Summoning @Dark_wizzie...

[mr moose]

http://en.wikipedia.org/wiki/Headphones

 

Essentially, yes, Higher impedance's over come damping issues in high impedance amplifiers.

[BoredErica]

Here's what Nwavguy said:

High-End Headphones Favor High Impedance - There can be some significant advantages to higher impedance headphones. A higher impedance allows for more turns of wire to be used in the voice coil of the driver. This can result in a better “motor system” with fewer compromises resulting in better overall sound. Higher impedance headphones also require less current to drive and that typically reduces distortion in multiple ways. It makes them more immune to output impedance differences between sources and also less sensitive to long cables and sharing a common wire in 3 wire cables and 3 wire connectors (i.e. headphone plugs and jacks). The amplifiers driving headphone nearly always produce lower distortion into higher impedances.

And in the comments he said this:

More turns of wire on the same diameter voice coil generally means more magnetic force. But more turns also generally means higher impedance. It's the higher magnetic force that provides better sound quality. That's just one reason why higher impedance headphones, like the DT880-600, can sound better. Flat wire lets you pack more wire into the same amount of space (round wire leaves air gaps between the turns in the coil). So it can increase the magnetic force for a coil of a given size. The coil could also be smaller for the same force. Making it smaller in diameter could save some weight from the former but you're mostly leaving out air. Lower impedance does generally increase efficiency but it really depends on the driving source. The K701 is a relatively difficult to drive headphone as it needs relatively high amounts of current AND voltage. It's not especially sensitive or efficient. In general, flat wire allows for either a more powerful, or more compact, voice coil. So it does have some objective advantages. But the voice coil design is just one relatively small portion of headphone design. The magnetic system, diaphragm, suspension, damping and enclosure are all critical as well.
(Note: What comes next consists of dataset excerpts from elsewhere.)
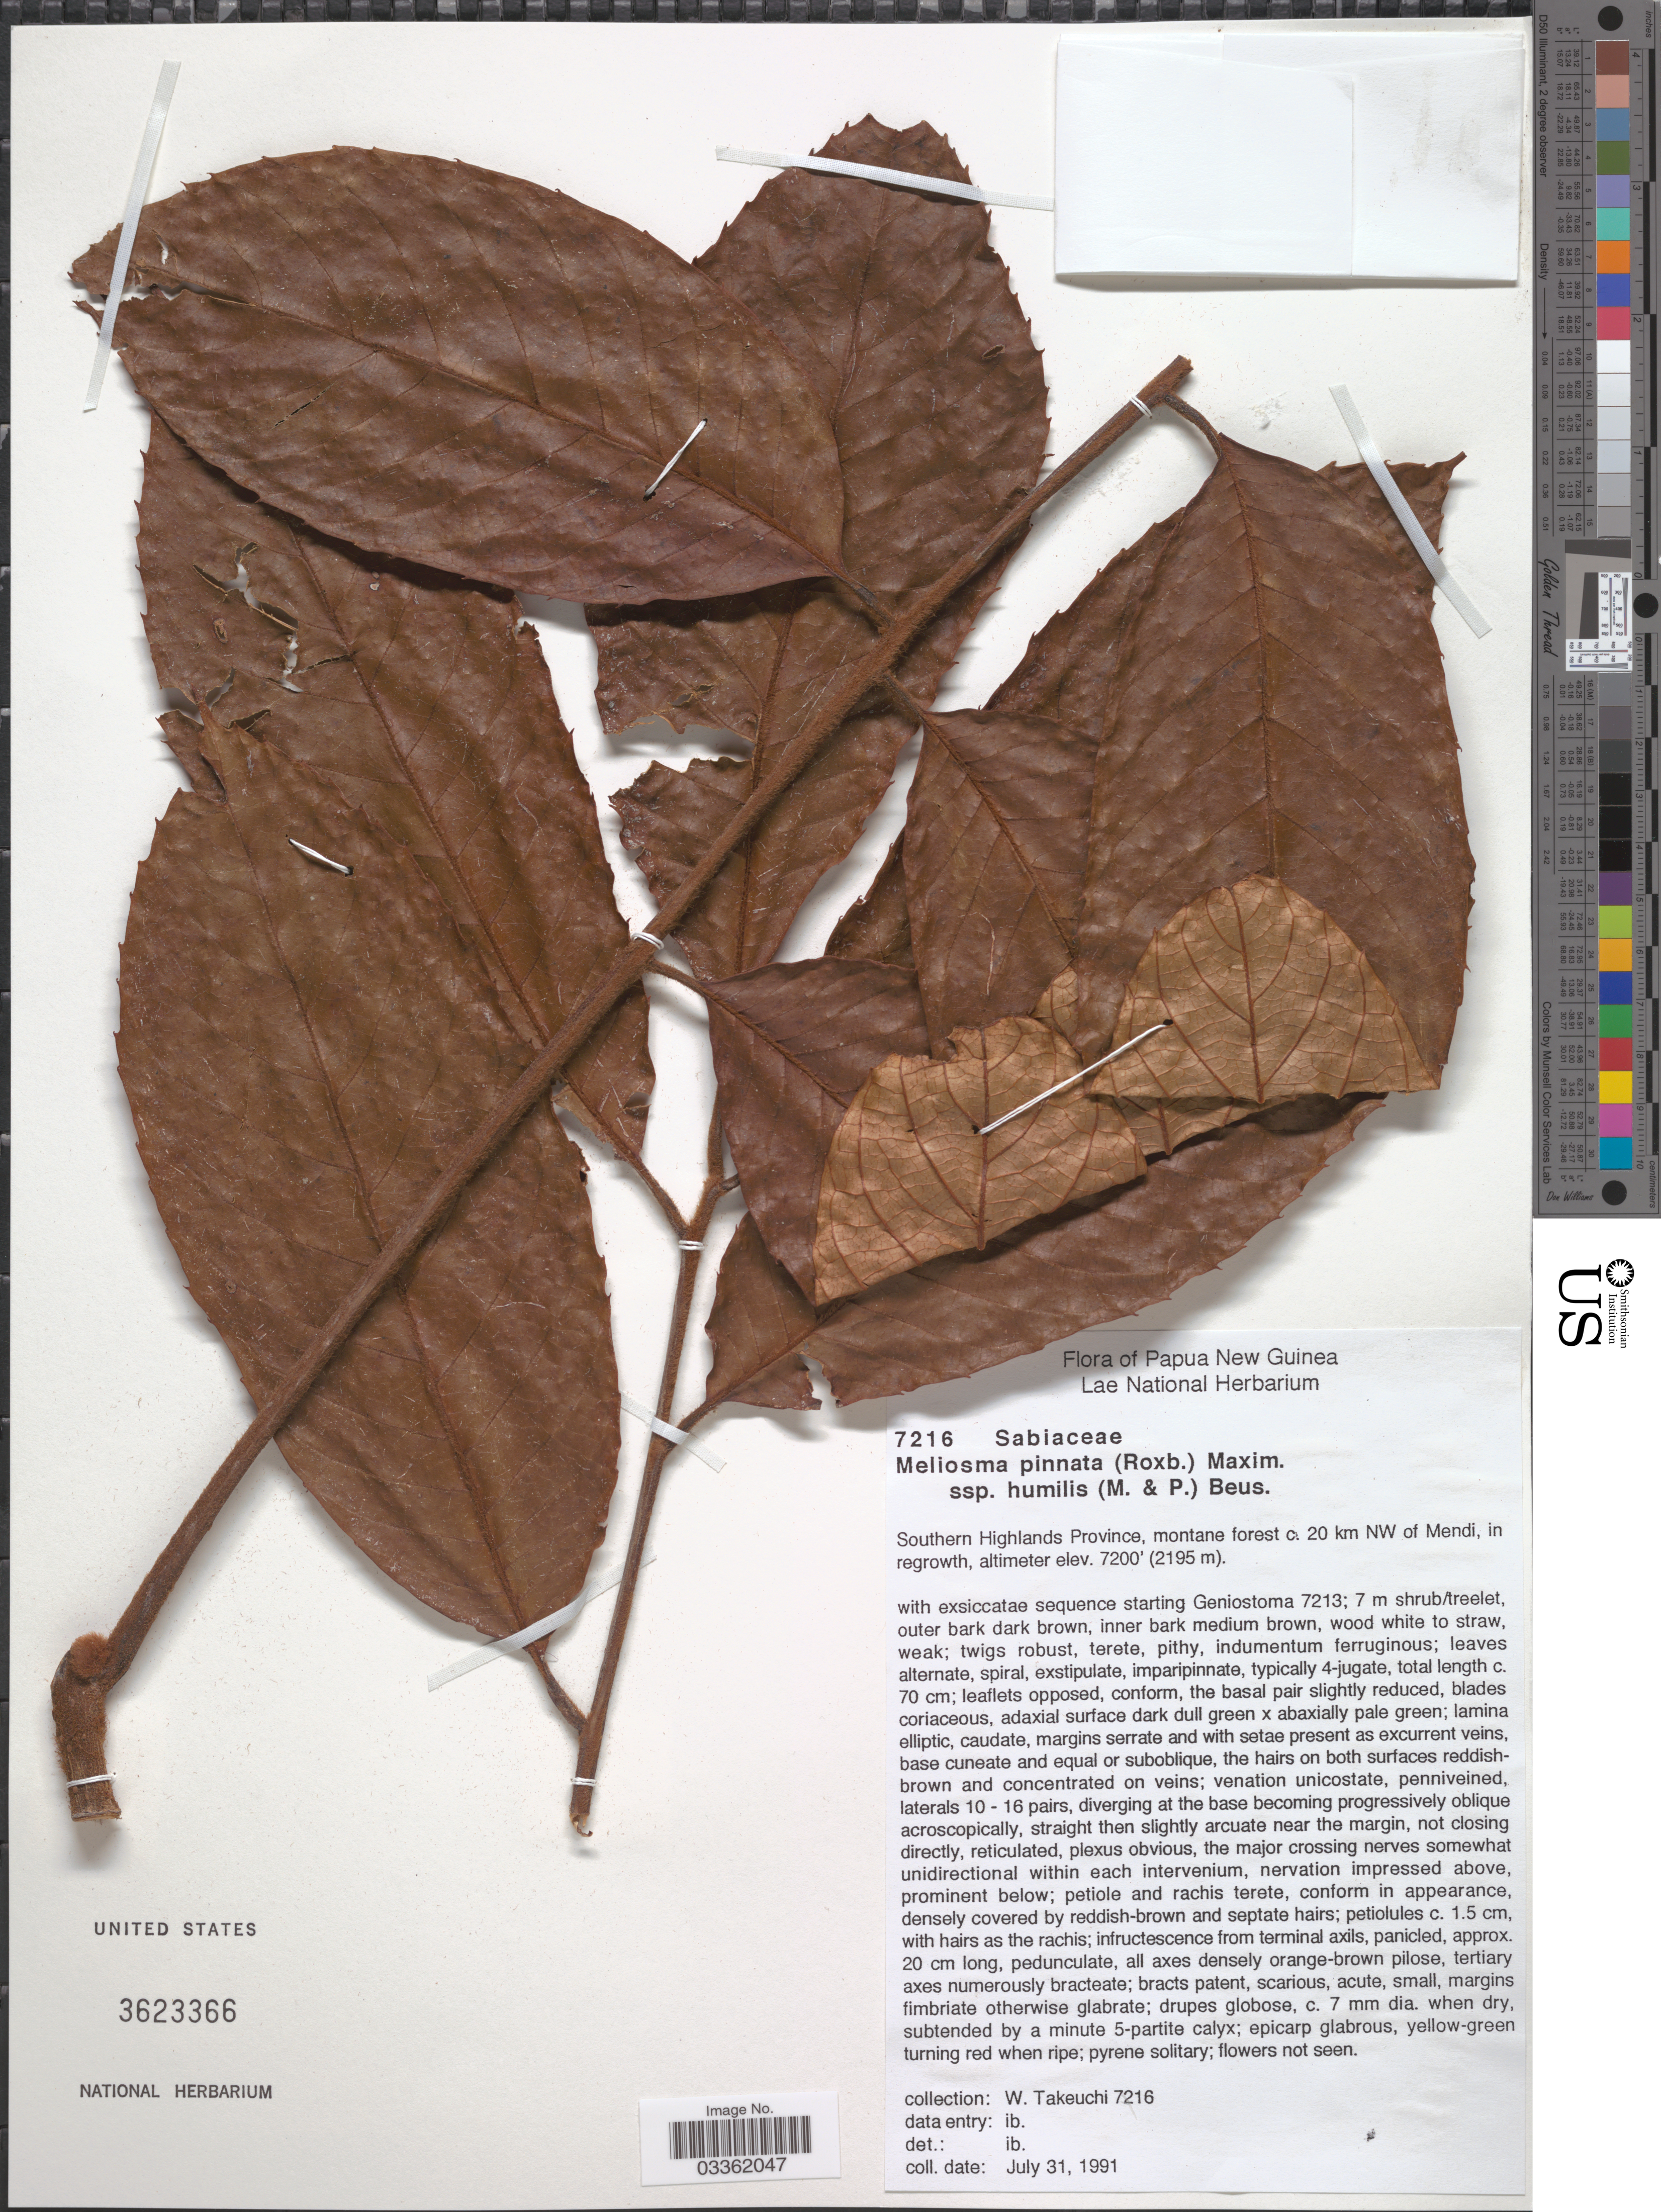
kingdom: Plantae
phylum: Tracheophyta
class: Magnoliopsida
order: Proteales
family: Sabiaceae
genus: Meliosma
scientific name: Meliosma pinnata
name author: Maxim.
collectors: W. Takeuchi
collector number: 7216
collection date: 1991-07-31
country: Papua New Guinea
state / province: Southern Highlands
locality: Montane forest, c. 20 km NW of Mendi, in regrowth.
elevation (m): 2195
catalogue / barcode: US 3623366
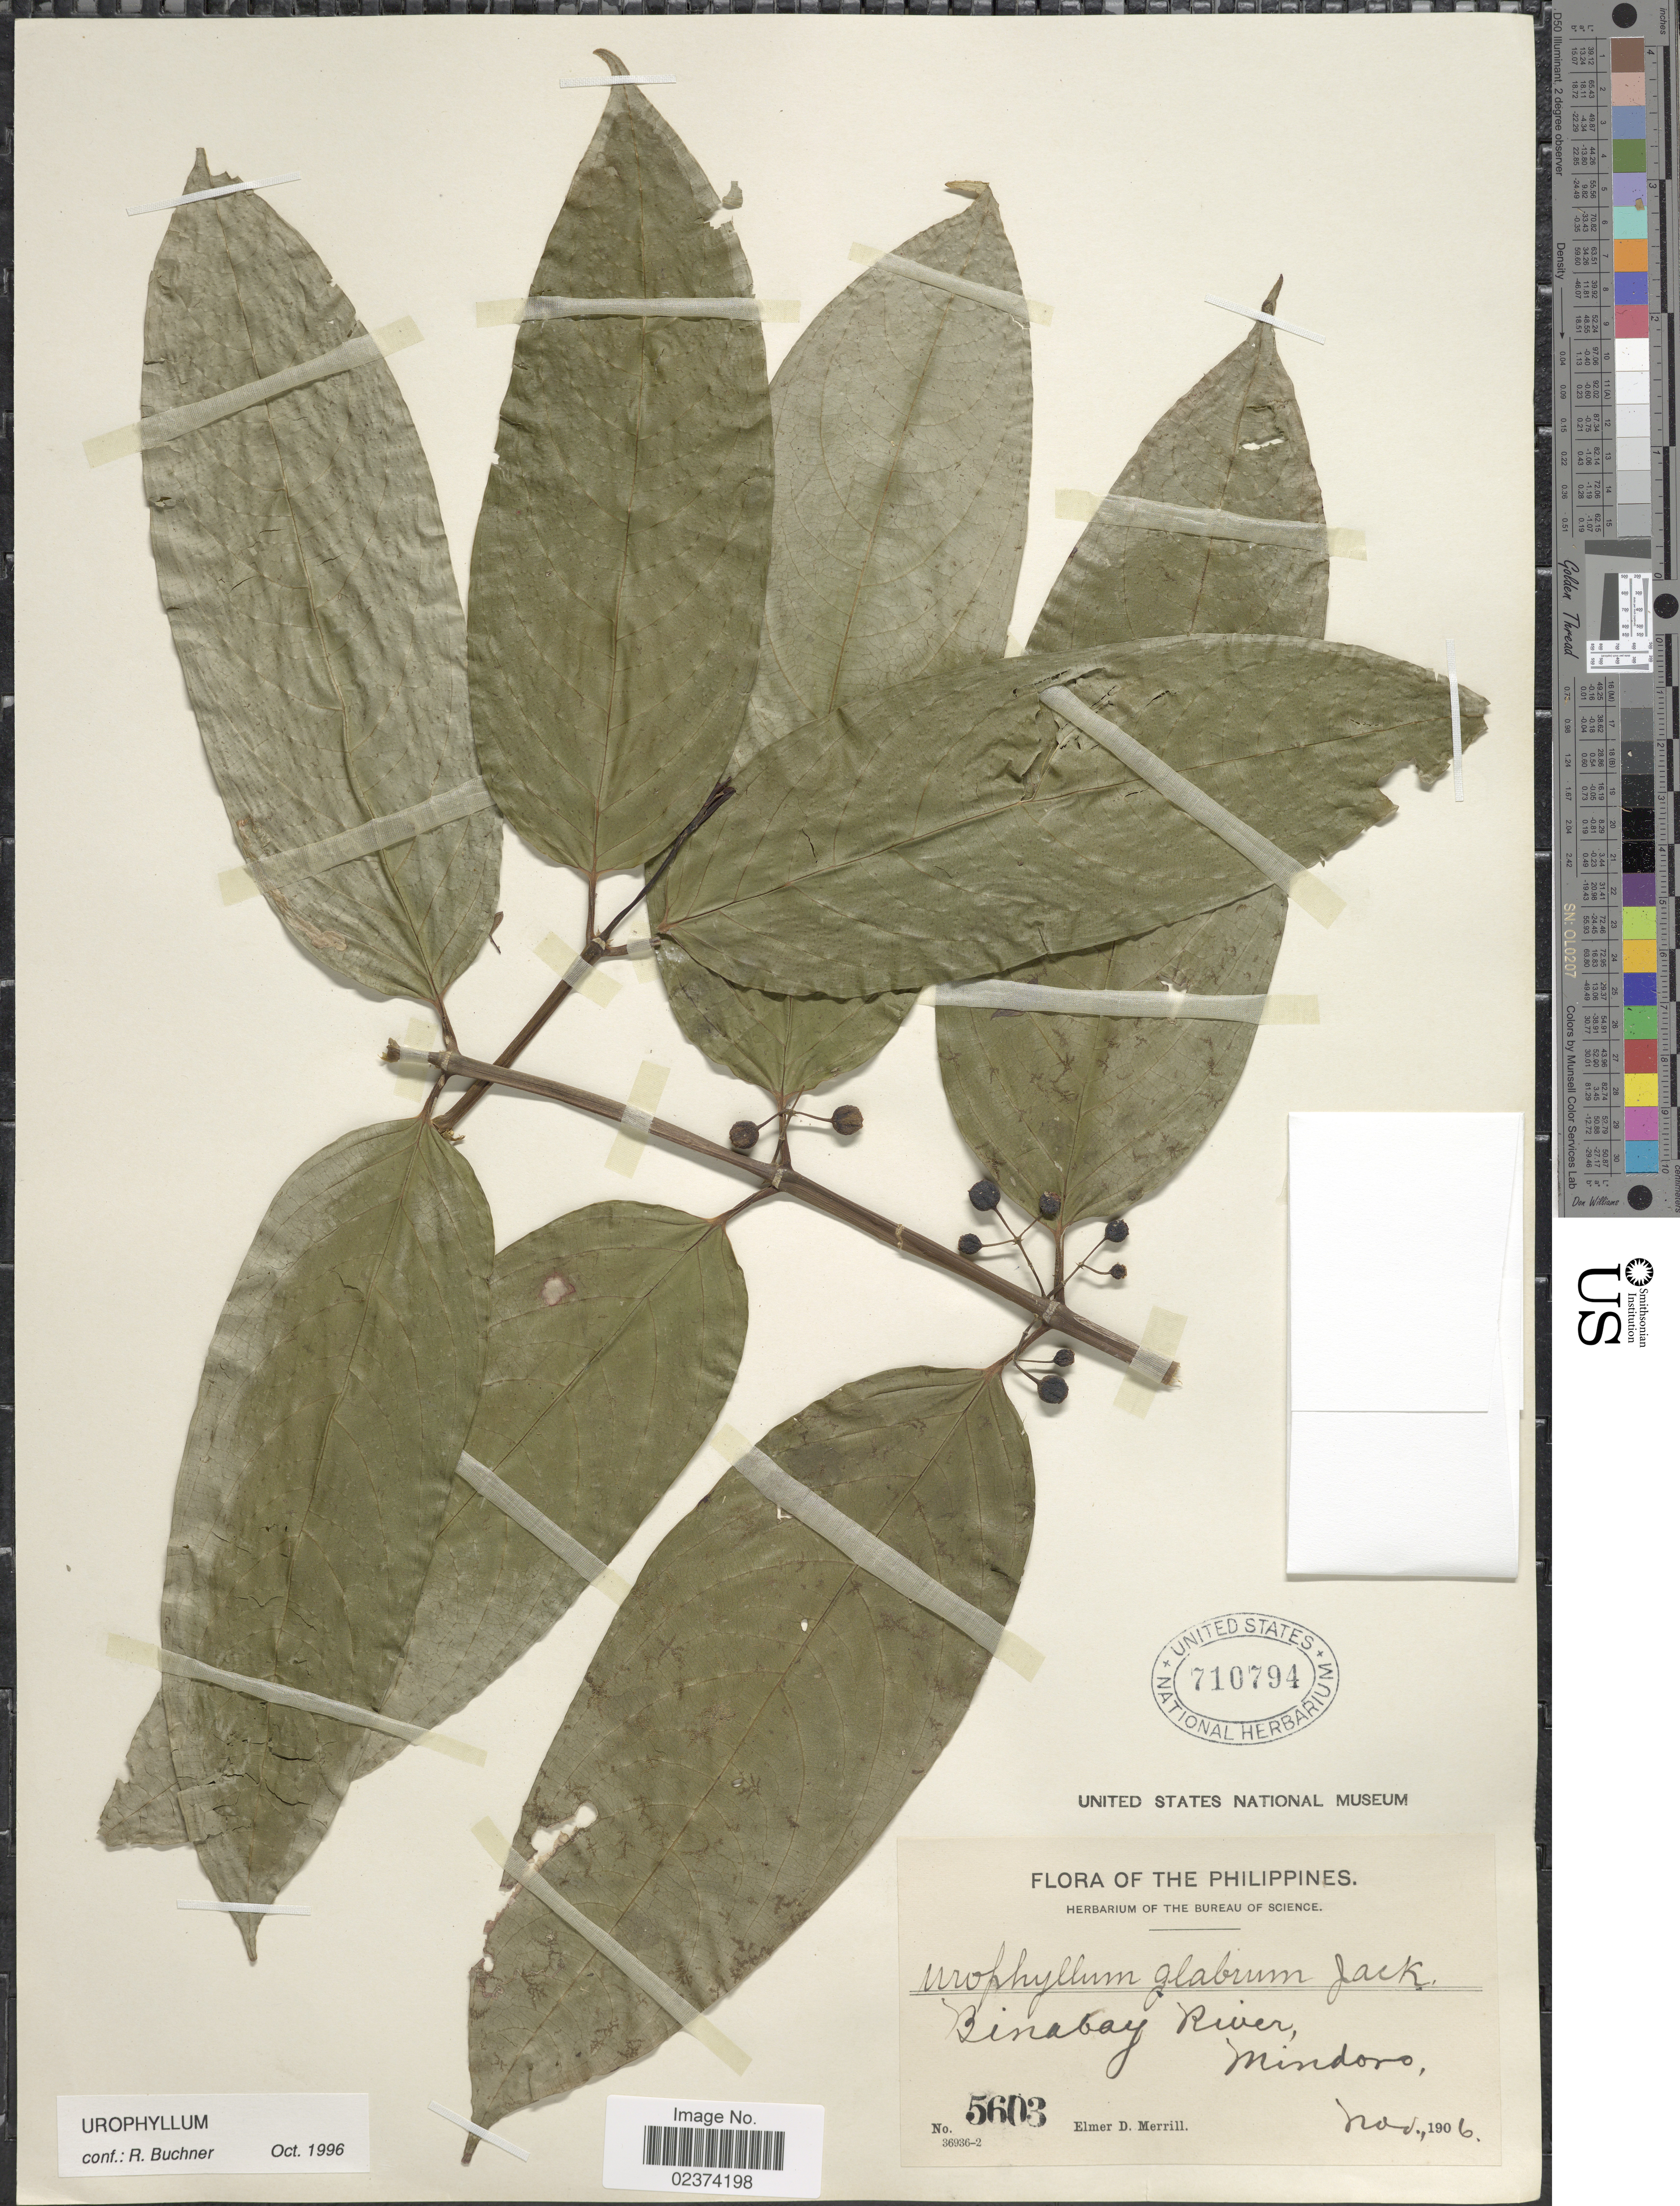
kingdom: Plantae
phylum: Tracheophyta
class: Magnoliopsida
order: Gentianales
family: Rubiaceae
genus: Urophyllum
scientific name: Urophyllum sp.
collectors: E. D. Merrill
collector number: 5603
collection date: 1906-11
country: Philippines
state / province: Mimaropa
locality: Binabay River, Mindoro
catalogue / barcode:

Somewhat related, we know that a harder to drive headphone is less versatile, but often the targeted market won't mind and can pony up the cash for an aftermarket amp. Or, we can go the other extreme with balanced armature IEMs with very low impedances. Those are very fun to drive as well. 

 

Also don't forget, it doesn't have to make sense. There are audiophiles buying magic cables. Some people WANT problems to fix. The large majority of headphones are not too difficult to drive, but that doesn't stop some people from losing sleep over their already overkill amp. A "high end" headphone that is too cheap or too easy to drive is almost a disappointment.

[creatip123]

There are a lot of articles and explanation on the web as to why they produce high impedance headphones. 

 

A lot of points, some are even arguable, but one thing that makes sense to me, is yes, the damping factor. 

 

Every amps have output impedance, some are small, others are not so small. In general, the smaller the better. This output impedance can cause speaker drivers (including headphone's) to have longer time to stop moving from the moving state. Let's say an ideal timespan for a single drum kick is 0.5 second. The drivers should move in 0.5 second to reproduce the drum kick sound, and then stop moving. High output impedance of an amp (relative to headphone impedance used) could cause prolonged timespan, from the intended 0.5 second to, say, 1 second, which some people dub it as 'muddy'.

 

So let's say we wanna get that ideal damping factor of 1:8. For a 32 ohms headphone, the ideal output impedance of the amp used would be max 4 ohms. Plugged to a high output impedance amps, it will become muddy, or maybe even hiss/noise floor. With a high impedance, for example, 300 ohms, the output impedance of the amp used could go up to max 37.5 ohms.

 

In a flash, keeping the damping factor of 1:8 in mind, lower impedance headphones work best only when plugged to a low output impedance amps, like a dedicated headphone amps, mobile device amps, etc. Higher impedance headphones can be plugged to a wider variety of output impedance amps, from mobile device amps, to bigger desktop amps (with high output impedance)

 

Well, that's how I understand it, anyway.